This document details the internal architecture of the 16-Bit BFloat16 (BF16) MAC Unit, designed for ML acceleration constrained environments like TinyTapeout.
The MAC unit performs a Multiply-Accumulate operation:
-
Inputs (A, B): BFloat16 (BF16)
- 1 Sign bit
- 8 Exponent bits
- 7 Mantissa bits
- Dynamic Range: ~1e-38 to ~3e38 (same as FP32)
- Precision: Lower than FP16, but sufficient for Deep Learning training/inference.
-
Accumulator (Result): FP32 (IEEE 754 Single Precision)
- 1 Sign bit
- 8 Exponent bits
- 23 Mantissa bits
- Purpose: Prevents overflow and precision loss during extended accumulation loops.
graph TD
subgraph Stage 1: Multiplication
A[Operand A (BF16)] --> M[Multiplier]
B[Operand B (BF16)] --> M
M --> P[Product Register (FP32)]
end
subgraph Stage 2: Accumulation
P --> Add[Floating Point Adder]
Acc[Accumulator Register] --> Add
Add --> Acc
end
subgraph Interface
Stream[8-bit Input Stream] --> Buffer[Input Buffers]
Buffer --> A
Buffer --> B
Acc --> Mux[Output Multiplexer]
end
- Sign Calculation: XOR of input signs.
-
Exponent Addition:
$Exp_A + Exp_B - Bias$ (127). -
Mantissa Multiplication:
$1.M_A \times 1.M_B$ (Implicit leading 1).- Checks for denormals (flush-to-zero).
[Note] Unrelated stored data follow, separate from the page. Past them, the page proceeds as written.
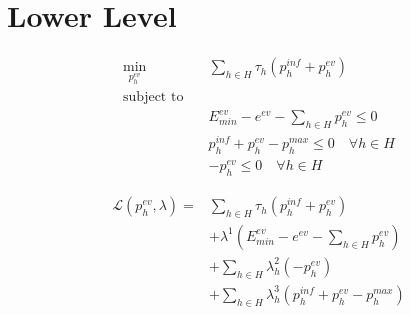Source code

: \section{Lower Level}

\begin{align*}
	\min_{p^{ev}_h} \quad   & \sum_{h\in H} \tau_h(p^{inf}_{h} + p^{ev}_{h})                     \\
	\text{subject to} \quad &                                                                    \\
	                        & E^{ev}_{min} - e^{ev} -\sum_{h\in H} p^{ev}_{h}\leq 0              \\
	                        & p^{inf}_{h} + p^{ev}_{h} - p^{max}_{h}\leq 0 \quad \forall h \in H \\
                            & -p^{ev}_{h}\leq 0 \quad \forall h \in H
\end{align*}

\begin{align*}
	\mathcal{L}(p^{ev}_h, \lambda) =
	 & \sum_{h \in H} \tau_h(p^{inf}_h + p^{ev}_h)                                  \\
	 & + \lambda^1 \left( E^{ev}_{min} - e^{ev} - \sum_{h \in H} p^{ev}_h \right)   \\
     & + \sum_{h \in H} \lambda^2_h \left( - p^{ev}_h \right)   \\
	 & + \sum_{h \in H} \lambda^3_h \left( p^{inf}_h + p^{ev}_h - p^{max}_h \right)
\end{align*}

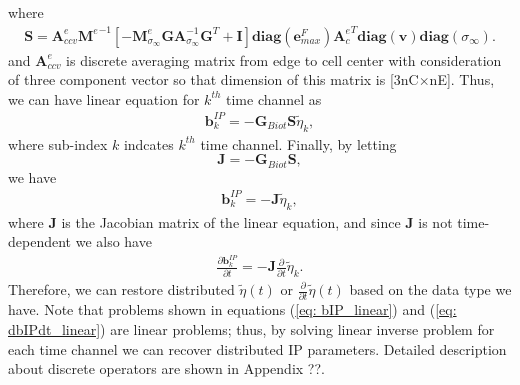 \documentclass[a4paper, 11pt]{article}
\newcommand{\siginf}{\sigma_\infty}
\newcommand{\Ace}{{\mathbf A_c^e}}
\newcommand{\diag}{\mathbf{diag}}
\newcommand{\M}{{\mathbf M}}
\newcommand{\MeSigInf}{{\M^e_{\sigma_\infty}}}
\newcommand{\Me}{{\M^e}}
\newcommand {\db}  { {\mathbf{b} } }
\newcommand {\de}  { {\mathbf{e} } }
\newcommand{\vol}{\mathbf{v}}
\newcommand{\A}{\mathbf{A}}
\newcommand{\Gbiot}{\mathbf{G}_{Biot}}
\newcommand{\peta}{\tilde{\eta}}
\begin{document}
where
\begin{eqnarray}
  \mathbf{S} = \mathbf{A}^{e}_{ccv}\Me^{-1}[-\MeSigInf \mathbf{G} \A_{\siginf}^{-1}\mathbf{G}^T + \mathbf{I}] \diag(\de^{F}_{max})\Ace^T\diag(\vol)\diag(\siginf).
\end{eqnarray}
and $\mathbf{A}^{e}_{ccv}$ is discrete averaging matrix from edge to cell center with consideration of three component vector so that dimension of this matrix is [3nC$\times$nE]. Thus, we can have linear equation for $k^{th}$ time channel as
\begin{eqnarray*}
  \db^{IP}_k = -\Gbiot \mathbf{S} \peta_k,
\end{eqnarray*}
where sub-index $k$ indcates $k^{th}$ time channel. Finally, by letting
\begin{equation}
  \mathbf{J} = -\Gbiot\mathbf{S},
  \label{eq: Sense}
\end{equation}
we have
\begin{eqnarray}
  \db^{IP}_k = -\mathbf{J}\peta_k,
  \label{eq: bIP_linear}
\end{eqnarray}
where $\mathbf{J}$ is the Jacobian matrix of the linear equation, and since $\mathbf{J}$ is not time-dependent we also have
\begin{eqnarray}
  \frac{\partial\db^{IP}_k}{\partial t} = -\mathbf{J}\frac{\partial}{\partial t}\peta_k.
  \label{eq: dbIPdt_linear}
\end{eqnarray}
Therefore, we can restore distributed $\peta(t)$ or $\frac{\partial}{\partial t}\peta(t)$ based on the data type we have. Note that problems shown in equations (\ref{eq: bIP_linear}) and (\ref{eq: dbIPdt_linear}) are linear problems; thus, by solving linear inverse problem for each time channel we can recover distributed IP parameters. Detailed description about discrete operators are shown in Appendix ??.
\end{document}
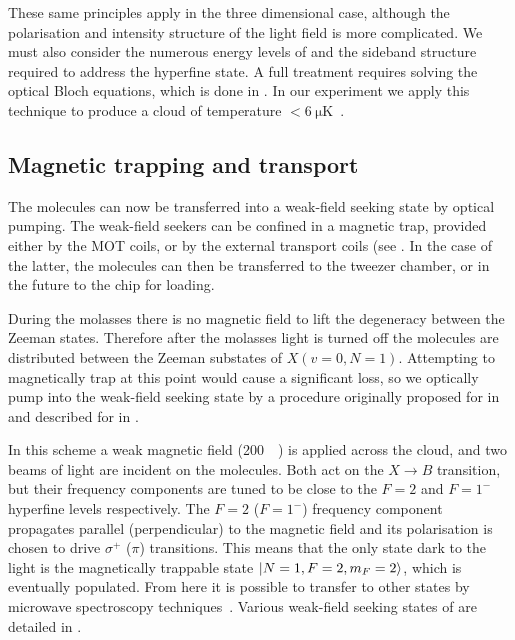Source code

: These same principles apply in the three dimensional case, although the
polarisation and intensity structure of the light field is more complicated.
We must also consider the numerous energy levels of \CaF{} and the sideband
structure required to address the hyperfine state. A full treatment requires
solving the optical Bloch equations, which is done in
. In our experiment we apply this technique
to produce a \CaF{} cloud of temperature
$<\SI{6}{\micro\kelvin}$~\cite{PhysRevLett.123.033202}.

\subsection{Magnetic trapping and transport}

The molecules can now be transferred into a weak-field seeking state by optical
pumping. The weak-field seekers can be confined in a magnetic trap, provided
either by the MOT coils, or by the external transport coils (see
. In the case of the
latter, the molecules can then be transferred to the tweezer chamber, or in the
future to the chip for loading.

During the molasses there is no magnetic field to lift the degeneracy between
the Zeeman states. Therefore after the molasses light is turned off the
molecules are distributed between the Zeeman substates of $X(v=0, N=1)$.
Attempting to magnetically trap at this point would cause a significant loss,
so we optically pump into the weak-field seeking state by a procedure originally
proposed for \SrF{} in  %
and described for \CaF{} in .

In this scheme a weak magnetic field (\SI{200}{\milli\gauss}) is applied across
the cloud, and two beams of light are incident on the molecules. Both act on
the $X\rightarrow B$ transition, but their frequency components are tuned to be
close to the $F=2$ and $F=1^-$ hyperfine levels respectively. The $F=2$
($F=1^-$) frequency component propagates parallel (perpendicular) to the
magnetic field and its polarisation is chosen to drive $\sigma^+$ ($\pi$)
transitions. This means that the only state dark to the light is the
magnetically trappable state $\ket{N=1, F=2, m_F=2}$, which is eventually
populated. From here it is possible to transfer to other states by microwave
spectroscopy techniques~\cite{WilliamsMagnetic2018}. Various weak-field seeking
states of \CaF{} are detailed in .

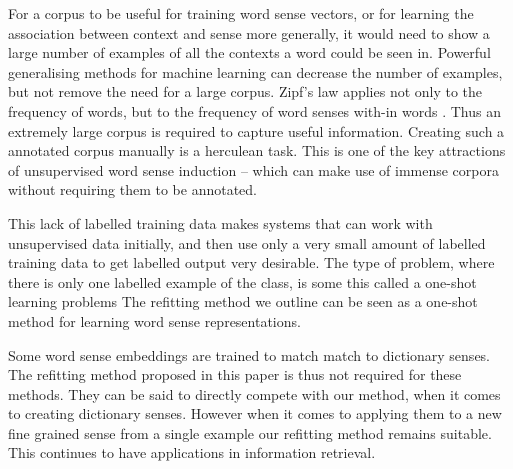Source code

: For a corpus to be useful for training word sense vectors, or for learning the association between context and sense more generally, it would need to show a large number of examples of all the contexts a word could be seen in. Powerful generalising methods for machine learning can decrease the number of examples, but not remove the need for a large corpus.
Zipf's law \parencite{zipf1949human} applies not only to the frequency of words, but to the frequency of word senses with-in words \parencite{Kilgarriff2004}. Thus an extremely large corpus is required to capture useful information. Creating such a annotated corpus manually is a herculean task. This is one of the key attractions of unsupervised word sense induction -- which can make use of immense corpora without requiring them to be annotated.

This lack of labelled training data makes systems that can work with unsupervised data initially, and then use only a very small amount of labelled training data to get labelled output very desirable.
The type of problem, where there is only one labelled example of the class, is some this called a one-shot learning problems
The refitting method we outline can be seen as a one-shot method for learning word sense representations.



Some word sense embeddings are trained to match match to dictionary senses. The refitting method proposed in this paper is thus not required for these methods.
They can be said to directly compete with our method, when it comes to creating dictionary senses. However when it comes to applying them to a new fine grained sense from a single example our refitting method remains suitable. This continues to have applications in information retrieval.
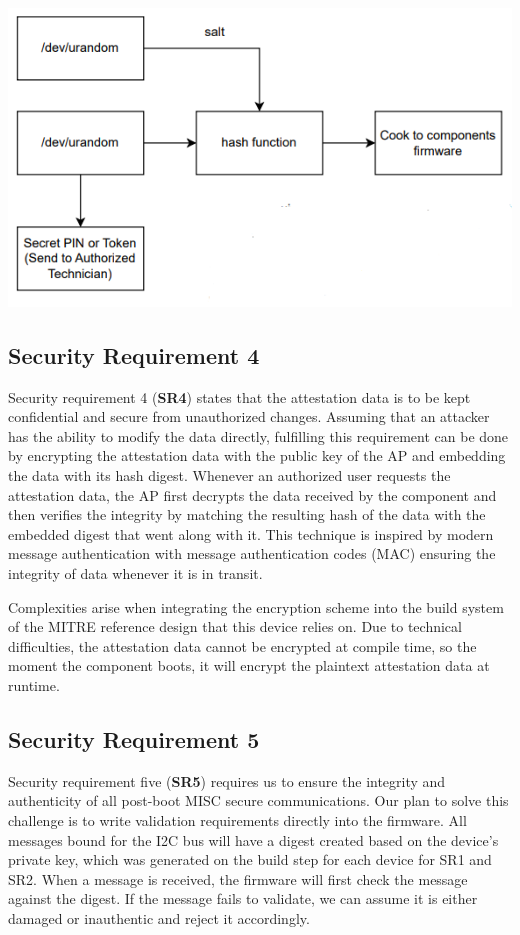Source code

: \documentclass{prace}
\begin{document}
\includegraphics{./diagramSR3.png}

\subsection{Security Requirement 4}
Security requirement 4 (\textbf{SR4}) states that the attestation data is to be kept confidential and secure from unauthorized changes.
 Assuming that an attacker has the ability to modify the data directly, fulfilling this requirement can be done by encrypting 
 the attestation data with the public key of the AP and embedding the data with its hash digest. Whenever an authorized user 
 requests the attestation data, the AP first decrypts the data received by the component and then verifies the integrity by 
 matching the resulting hash of the data with the embedded digest that went along with it. This technique is inspired by modern 
 message authentication with message authentication codes (MAC) ensuring the integrity of data whenever it is in transit.

 Complexities arise when integrating the encryption scheme into the build system of the MITRE reference design that this device relies on.
 Due to technical difficulties, the attestation data cannot be encrypted at compile time, so the moment the component boots, it will encrypt the plaintext
 attestation data at runtime.

\subsection{Security Requirement 5}
Security requirement five (\textbf{SR5}) requires us to ensure the integrity and authenticity of all
post-boot MISC secure communications. Our plan to solve this challenge is to write validation
requirements directly into the firmware. All messages bound for the I2C bus will have a
digest created based on the device's private key, which was generated on the build step for
each device for SR1 and SR2. When a message is received, the firmware will first check the message
against the digest. If the message fails to validate, we can assume it is either damaged
or inauthentic and reject it accordingly.
\end{document}
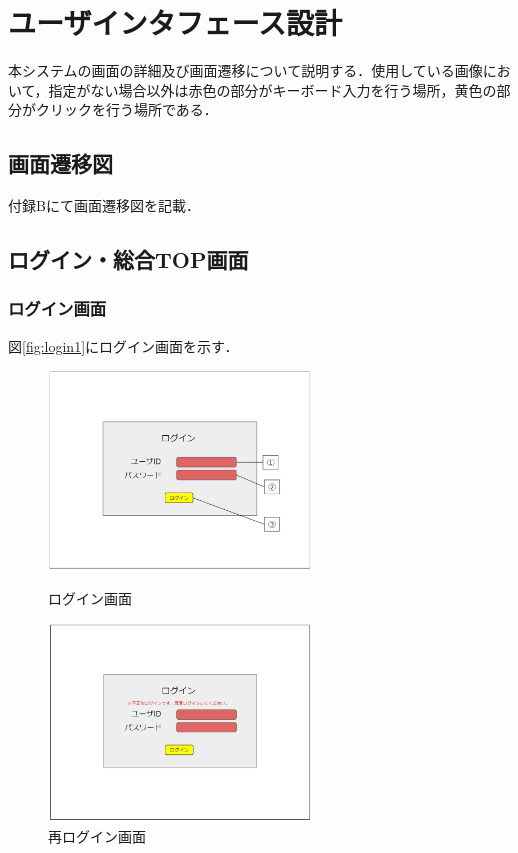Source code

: 

\section{ユーザインタフェース設計}
本システムの画面の詳細及び画面遷移について説明する．使用している画像において，指定がない場合以外は赤色の部分がキーボード入力を行う場所，黄色の部分がクリックを行う場所である．
\subsection{画面遷移図}
付録Bにて画面遷移図を記載．
\subsection{ログイン・総合TOP画面}

\subsubsection{ログイン画面}
図\ref{fig:login1}にログイン画面を示す．

\begin{figure}[H]
    \begin{minipage}{0.5\hsize}
        \centering
        \includegraphics[width=7cm]{UI-umino/login1.JPG}
        \caption{ログイン画面}
        \label{fig:login1}
    \end{minipage}
    \begin{minipage}{0.5\hsize}
        \centering
        \includegraphics[width=7cm]{UI-umino/login2.JPG}
        \caption{再ログイン画面}
        \label{fig:login2}
    \end{minipage} 

\end{figure}

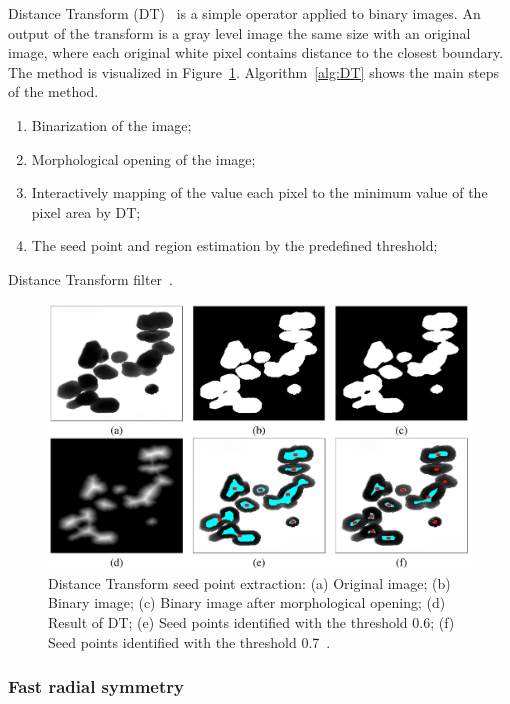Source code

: \documentclass{lutmscthesis}[2010/09/22]
\begin{document}
Distance Transform (DT)~\cite{DT} is a simple operator applied to binary images. An output of the transform is a gray level image the same size with an original image, where each original white pixel contains distance to the closest boundary.
The method is visualized in Figure~\ref{fig:DT_img}. Algorithm~\ref{alg:DT} shows the main steps of the method.

\begin{algorithm} [H]
   \begin{enumerate}
        \item Binarization of the image;
        \item Morphological opening of the image;
        \item Interactively mapping of the value each pixel to the minimum value of the pixel area by DT;
        \item The seed point and region estimation by the predefined threshold;
    \end{enumerate}
    \caption{Distance Transform filter~\cite{DT-bactery}.}\label{alg:DT}
\end{algorithm}

\begin{figure} [ht]
  \includegraphics[width=\linewidth]{DT.png}
  \caption{
    Distance Transform seed point extraction: (a) Original image; (b) Binary image;
    (c) Binary image after morphological opening; 
    (d) Result of DT; 
    (e) Seed points identified with the threshold 0.6; 
    (f) Seed points identified with the threshold 0.7~\cite{zafari-thesis}.}
  \label{fig:DT_img}
\end{figure}


\subsubsection{Fast radial symmetry}
\end{document}
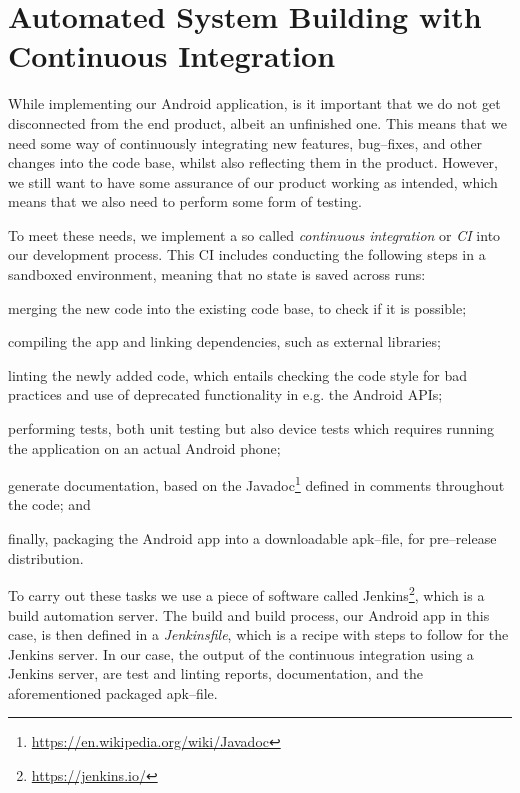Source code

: \section{Automated System Building with Continuous Integration}
While implementing our Android application, is it important that we do not get disconnected from the end product, albeit an unfinished one.
This means that we need some way of continuously integrating new features, bug--fixes, and other changes into the code base, whilst also reflecting them in the product.
However, we still want to have some assurance of our product working as intended, which means that we also need to perform some form of testing.

\bigskip
To meet these needs, we implement a so called \textit{continuous integration} or \textit{CI} into our development process.
This CI includes conducting the following steps in a sandboxed environment, meaning that no state is saved across runs:
\begin{enumberate}
\item merging the new code into the existing code base, to check if it is possible;
\item compiling the app and linking dependencies, such as external libraries;
\item linting the newly added code, which entails checking the code style for bad practices and use of deprecated functionality in e.g. the Android APIs;
\item performing tests, both unit testing but also device tests which requires running the application on an actual Android phone;
\item generate documentation, based on the Javadoc\footnote{\url{https://en.wikipedia.org/wiki/Javadoc}} defined in comments throughout the code; and
\item finally, packaging the Android app into a downloadable apk--file, for pre--release distribution.
\end{enumberate}

To carry out these tasks we use a piece of software called Jenkins\footnote{\url{https://jenkins.io/}}, which is a build automation server.
The build and build process, our Android app in this case, is then defined in a \textit{Jenkinsfile}, which is a recipe with steps to follow for the Jenkins server.
In our case, the output of the continuous integration using a Jenkins server, are test and linting reports, documentation, and the aforementioned packaged apk--file.


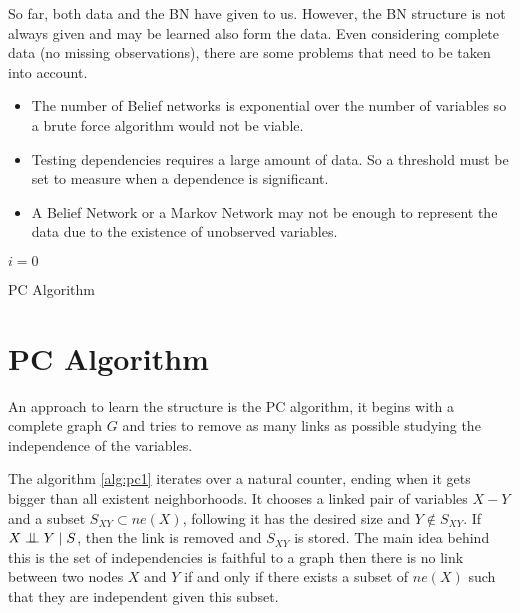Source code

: 
So far, both data and the BN have given to us. However, the BN structure is not
always given and may be learned also form the data. Even considering complete
data (no missing observations), there are some problems that need to be taken
into account.
\begin{itemize}
    \item The number of Belief networks is exponential over the number of
    variables so a brute force algorithm would not be viable.
  \item Testing dependencies requires a large amount of data. So a threshold
    must be set to measure when a dependence is significant.
    \item A Belief Network or a Markov Network may not be enough to represent
    the data due to the existence of unobserved variables.
\end{itemize}


\begin{algorithm}[h]
  \SetAlgoLined
  \(i = 0\)\;
  \caption{PC Algorithm}
  \label{alg:pc1}
\end{algorithm}

\section{PC Algorithm}

An approach to learn the structure is the PC algorithm, it begins with a
complete graph \(G\) and tries to remove as many links as possible studying the
independence of the variables.

The algorithm \ref{alg:pc1} iterates over a natural counter, ending when it gets bigger
than all existent neighborhoods. It chooses a linked pair of variables \(X - Y\) and
a subset \(S_{XY} \subset ne(X)\), following it has the desired size and
\(Y \notin S_{XY}\). If \(X \bigCI Y \mid S\), then the link is removed and
\(S_{XY}\) is stored. The main idea behind this is the set of independencies is
faithful to a graph then there is no link between two nodes \(X\) and \(Y\) if
and only if there exists a subset of \(ne(X)\) such that they are independent
given this subset.

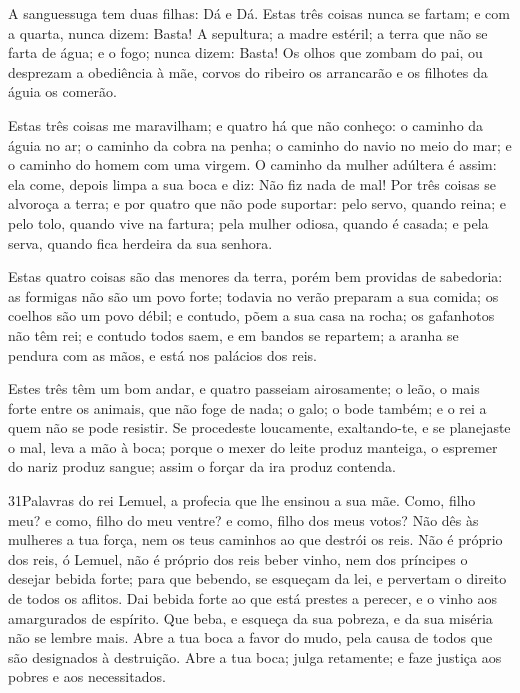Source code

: A sanguessuga tem duas filhas: Dá e Dá. Estas três coisas nunca
se fartam; e com a quarta, nunca dizem: Basta! A sepultura; a
madre estéril; a terra que não se farta de água; e o fogo; nunca
dizem: Basta! Os olhos que zombam do pai, ou desprezam a
obediência à mãe, corvos do ribeiro os arrancarão e os filhotes da
águia os comerão.

Estas três coisas me maravilham; e quatro há que não conheço:
o caminho da águia no ar; o caminho da cobra na penha; o
caminho do navio no meio do mar; e o caminho do homem com uma
virgem. O caminho da mulher adúltera é assim: ela come,
depois limpa a sua boca e diz: Não fiz nada de mal! Por três
coisas se alvoroça a terra; e por quatro que não pode suportar:
pelo servo, quando reina; e pelo tolo, quando vive na
fartura; pela mulher odiosa, quando é casada; e pela serva,
quando fica herdeira da sua senhora.

Estas quatro coisas são das menores da terra, porém bem providas
de sabedoria: as formigas não são um povo forte; todavia no
verão preparam a sua comida; os coelhos são um povo débil; e
contudo, põem a sua casa na rocha; os gafanhotos não têm rei;
e contudo todos saem, e em bandos se repartem; a aranha se
pendura com as mãos, e está nos palácios dos reis.

Estes três têm um bom andar, e quatro passeiam airosamente;
o leão, o mais forte entre os animais, que não foge de nada;
o galo; o bode também; e o rei a quem não se pode resistir.
Se procedeste loucamente, exaltando-te, e se planejaste o
mal, leva a mão à boca; porque o mexer do leite produz
manteiga, o espremer do nariz produz sangue; assim o forçar da ira
produz contenda.

\medskip

\lettrine{31}{}Palavras do rei Lemuel, a profecia que lhe
ensinou a sua mãe. Como, filho meu? e como, filho do meu ventre?
e como, filho dos meus votos? Não dês às mulheres a tua força,
nem os teus caminhos ao que destrói os reis. Não é próprio dos
reis, ó Lemuel, não é próprio dos reis beber vinho, nem dos
príncipes o desejar bebida forte; para que bebendo, se esqueçam
da lei, e pervertam o direito de todos os aflitos. Dai bebida
forte ao que está prestes a perecer, e o vinho aos amargurados de
espírito. Que beba, e esqueça da sua pobreza, e da sua miséria
não se lembre mais. Abre a tua boca a favor do mudo, pela causa
de todos que são designados à destruição. Abre a tua boca; julga
retamente; e faze justiça aos pobres e aos necessitados.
- Normalizes result if needed.
- Output: 32-bit Product (promoted to FP32 format).
- Alignment: Aligns the smaller number's mantissa to match the larger exponent.
- Addition/Subtraction: Adds or subtracts mantissas based on sign.
- Normalization: Shifts result to restore implicit leading 1.
- Handles status flags (Overflow, Underflow).
- updates the internal 32-bit Accumulator register.
Due to the limited I/O pins (8 inputs, 8 outputs) on the TinyTapeout template, a 4-cycle streaming protocol is used.
| Cycle | Bits [7:0] | Description |
|---|---|---|
| 0 | A[7:0] |
Lower byte of Operand A |
| 1 | A[15:8] |
Upper byte of Operand A |
| 2 | B[7:0] |
Lower byte of Operand B |
| 3 | B[15:8] |
Upper byte of Operand B (Triggers Compute) |
The 32-bit result is time-multiplexed over 2 phases:
| Phase | uo_out |
uio_out |
Description |
|---|---|---|---|
| 0 | Res[7:0] |
Res[15:8] |
Lower 16 bits of Accumulator |
| 1 | Res[23:16] |
Res[31:24] |
Upper 16 bits of Accumulator |
- Area: Optimized for
< 0.12 mm²to fit within a single TinyTapeout tile. - Timing: 2-stage pipeline ensures valid paths for 50 MHz operation.
- Power: Uses localized clock gating (implicit via enable signals) to reduce dynamic power.